Do I Need To Appear In Florida To Probate An Estate?

Florida law does not require the heirs, estate administrator, or even the attorney to appear in Court. In most cases, all of the paperwork is handled by mail, telephone, fax, and email.

Does Florida Collect Estate Taxes?

Florida currently does not collect an estate tax. However, if the estate is required to file a federal tax return, the estate will be required to file a tax statement with the state, even though no taxes will be due.

Do Beneficiaries Of An Estate Have To Pay Tax On Their Inheritance?

In most cases, beneficiaries are not subjected to taxes. However, there are some instances when tax may apply. If the inheritance comes from an IRA, U.S. Savings Bonds, or Keogh Plan, taxes will be due. If the inheritance is subjected to federal taxes, the heir may also be subjected to tax. Additionally, if the inheritance is coming from another state or is located in another state (such as property), the inheritance may be subjected to the laws of that state. You will need to work with a probate lawyer and possibly an accountant to determine if taxes will be owed under these situations.

Why Can’t I Just Record The Will To Change The Title On My Parents’ Property In Florida?

In most cases, the Title Insurance underwriters will not recognize the registering of a Will as sufficient evidence of the transfer of title. These insurers believe that registering the Will does not prove that the Will was valid under Florida law. Additionally, there may be legal issues that prevent the property from passing to the heir under Florida law, such as estate creditors or the type of property that is in question.

If I Have A Will, Are My Assets Still Subject To Probate?

Not all estates are subject to probate. However, to distinguish if the estate must go through probate, the heirs should consult an attorney.

If I Do Not Have A Will, Does The State Of Florida Get All My Assets When I Pass Away?

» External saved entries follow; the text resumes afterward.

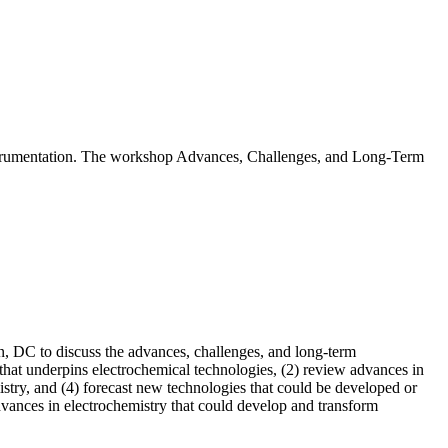
instrumentation. The workshop Advances, Challenges, and Long-Term
, DC to discuss the advances, challenges, and long-term
 that underpins electrochemical technologies, (2) review advances in
istry, and (4) forecast new technologies that could be developed or
dvances in electrochemistry that could develop and transform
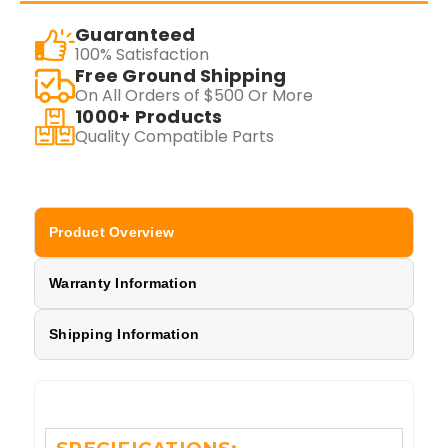
Guaranteed
100% Satisfaction
Free Ground Shipping
On All Orders of $500 Or More
1000+ Products
Quality Compatible Parts
Product Overview
Warranty Information
Shipping Information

If you pass away without a Will, you are considered Intestate. Florida law has specific guidelines for distributing assets when this occurs.

  • The estate will revert to the surviving spouse if there is no Will.
  • If there is no spouse, the estate will be divided among the children.
  • If there are no children, it will be disbursed to the next immediate kin.
  • If there is no surviving family members, the estate will go to a surviving former spouse.

Of course, there are always exceptions to the rules. If you are unsure how an estate should be handled when there is no Will, consult an attorney.

Do I Need To Sell My Parents’ Home After They Pass Away To Pay Their Creditors?

The answer to this question varies. If there is a balance on the mortgage, you may have to sell the home to cover this debt. If there are excessive secured debts or taxes due on the estate, it may also be necessary to sell the home. If the value of the home is divided among heirs, it will need to be sold to make the division. On the other hand, if the estate is not in debt and does not have to divide the home, it may just pass to the heir.

Am I Liable For My Spouse’s Debt When They Pass Away?

The type of debt that your spouse had will determine the answer to this question. If the debt is only in your spouse’s name, the estate may be responsible for the debt. However, if your name is also on the debt, you will still need to make payments. There is also a difference between secured and unsecured debts. You are encouraged to work with a lawyer and an accountant to determine the responsibility of the debts.

What Is The Difference Between Probate And Estate Planning?

Probate is the action of distributing an estate after a person has died. Estate planning is the action of taking care of your assets before your death to ensure that it is protected from excessive taxes and is disbursed as you see fit.

Who Has The Authority To Pay The Debts Of The Deceased Out Of Their Assets?

The administrator of the Will is the only authorized person to pay the debts of the deceased.

Whom May A Debt Collector Speak To About The Debts Of The Deceased?

Debt collectors can only speak with the administrator of the estate about the debts of the deceased person. Many will try to contact the surviving spouse or other family members in an effort to collect the debts. They often try to “shame” these relatives into paying these debts. If this happens, kindly refer them to the estate executor. Never pay a debt from your own money.